[SELECTION]
# An afternoon with Alan Lacer



## West River WoodWorks (Mar 31, 2012)

Learning the finer points of the scew with Alan Lacer!Na na na na naah nah.:rofl2:
[attachment=3632]
Had a great time with Alan at our local woodturners demo.


----------



## DKMD (Mar 31, 2012)

Lucky dog! I owe any skew ability I have to watching Alan's DVDs. He also sells the nicest skew I've ever had my hands on.


----------



## txpaulie (Mar 31, 2012)

Awesome!

"Touched by an angle..."
I'm still scared of that tool!:scare:

p


----------



## woodtickgreg (Apr 1, 2012)

Holy crap! is that a skew or a shovel, I like big tools but woah that's a biggun. All kidding aside it is a treat to meat some of the masters and spend a little time with them. I always wished I could have met sam maloof, I kinda feel like I have met him through his books.


----------



## West River WoodWorks (Apr 1, 2012)

woodtickgreg said:


> Holy crap! is that a skew or a shovel, I like big tools but woah that's a biggun. All kidding aside it is a treat to meat some of the masters and spend a little time with them. I always wished I could have met sam maloof, I kinda feel like I have met him through his books.



Its a skew on steroids!:scare:
He has all these large tools made out of wood so its easier for him to demonstrate to large groups.
[attachment=3661]
It was great to meet him and find out how down to earth he was. It was a very informative day. We learned skew technique, how to make our own hook tool and how to make friction fit boxes.
It was a lot for a 8 hour demo and well worth it!:dance:
Tom


----------



## Kenbo (Apr 1, 2012)

Good for you. That's awesome. I would love to do something like that one day.


----------

[REQUIRED WORK]
1: For each statement, decide whether it agrees with the Alan Lacer thread. Answer yes or no, and quote the deciding words of the thread. (a) The demo lasted eight hours. (b) Alan's large demonstration tools are made of metal. (c) DKMD credits any skew ability to watching Alan's DVDs.
2: According to the Alan Lacer thread, what three things did the attendees learn at the demo?
3: Recast the paragraph of the Alan Lacer thread beginning "It was great to meet him" as a short bulleted list that keeps its main facts.
Base your answers solely on the thread about Alan Lacer.

[LISTED RECORDS]
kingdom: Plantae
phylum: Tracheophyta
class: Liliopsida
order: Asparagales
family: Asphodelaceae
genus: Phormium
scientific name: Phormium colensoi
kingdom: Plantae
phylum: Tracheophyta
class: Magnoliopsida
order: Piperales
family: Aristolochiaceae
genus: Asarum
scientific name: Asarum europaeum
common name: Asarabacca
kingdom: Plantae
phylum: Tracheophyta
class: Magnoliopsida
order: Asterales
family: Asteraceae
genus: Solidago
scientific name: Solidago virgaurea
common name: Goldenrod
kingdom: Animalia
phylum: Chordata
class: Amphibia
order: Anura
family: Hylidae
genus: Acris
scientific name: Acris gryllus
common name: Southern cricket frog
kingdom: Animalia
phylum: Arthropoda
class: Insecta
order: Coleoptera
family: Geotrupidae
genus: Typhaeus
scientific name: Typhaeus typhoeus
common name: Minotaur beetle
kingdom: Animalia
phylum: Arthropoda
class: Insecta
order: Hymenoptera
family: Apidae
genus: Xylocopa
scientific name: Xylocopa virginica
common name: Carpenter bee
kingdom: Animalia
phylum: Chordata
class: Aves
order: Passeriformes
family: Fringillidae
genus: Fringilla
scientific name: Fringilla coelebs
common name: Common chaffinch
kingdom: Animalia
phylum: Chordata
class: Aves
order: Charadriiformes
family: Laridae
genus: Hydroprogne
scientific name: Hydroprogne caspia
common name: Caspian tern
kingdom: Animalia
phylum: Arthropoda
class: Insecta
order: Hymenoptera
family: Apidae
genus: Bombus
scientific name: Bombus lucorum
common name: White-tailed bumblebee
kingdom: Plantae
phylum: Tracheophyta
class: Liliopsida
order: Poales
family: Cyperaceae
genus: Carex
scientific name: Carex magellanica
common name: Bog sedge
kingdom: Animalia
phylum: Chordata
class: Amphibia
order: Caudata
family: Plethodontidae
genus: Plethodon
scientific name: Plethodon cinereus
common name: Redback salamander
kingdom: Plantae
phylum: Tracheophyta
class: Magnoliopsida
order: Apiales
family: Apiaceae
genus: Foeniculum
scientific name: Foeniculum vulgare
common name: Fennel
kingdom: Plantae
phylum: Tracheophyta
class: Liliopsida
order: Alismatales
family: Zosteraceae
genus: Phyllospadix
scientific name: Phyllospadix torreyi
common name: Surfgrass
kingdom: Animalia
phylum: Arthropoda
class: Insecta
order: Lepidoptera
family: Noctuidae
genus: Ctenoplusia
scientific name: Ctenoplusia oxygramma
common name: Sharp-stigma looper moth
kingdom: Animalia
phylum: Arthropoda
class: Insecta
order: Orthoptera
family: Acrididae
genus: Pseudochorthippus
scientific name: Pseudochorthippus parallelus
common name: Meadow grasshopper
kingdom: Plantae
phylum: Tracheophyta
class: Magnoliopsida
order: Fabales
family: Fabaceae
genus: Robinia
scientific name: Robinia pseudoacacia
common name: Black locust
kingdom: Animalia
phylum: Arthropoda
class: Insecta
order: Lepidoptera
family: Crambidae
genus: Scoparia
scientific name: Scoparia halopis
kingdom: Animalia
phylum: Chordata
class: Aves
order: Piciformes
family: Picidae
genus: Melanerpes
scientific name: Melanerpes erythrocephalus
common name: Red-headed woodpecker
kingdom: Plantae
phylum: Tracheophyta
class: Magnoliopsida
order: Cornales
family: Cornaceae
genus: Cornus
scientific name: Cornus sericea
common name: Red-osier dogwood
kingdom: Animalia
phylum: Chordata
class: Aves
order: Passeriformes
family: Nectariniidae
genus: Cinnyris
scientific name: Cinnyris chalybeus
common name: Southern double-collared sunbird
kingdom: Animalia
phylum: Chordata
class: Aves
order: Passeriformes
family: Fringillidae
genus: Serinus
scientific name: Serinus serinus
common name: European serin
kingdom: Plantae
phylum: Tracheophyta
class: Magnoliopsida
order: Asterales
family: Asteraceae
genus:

[ANSWER SET]
1:
(a) Yes: "It was a lot for a 8 hour demo and well worth it!"
(b) No: "He has all these large tools made out of wood so its easier for him to demonstrate to large groups."
(c) Yes: "I owe any skew ability I have to watching Alan's DVDs."

2: Skew technique, how to make their own hook tool, and how to make friction fit boxes.

3:
- Meeting Alan was great, and he turned out to be down to earth.
- The day was very informative.
- The attendees learned skew technique, how to make their own hook tool, and how to make friction fit boxes.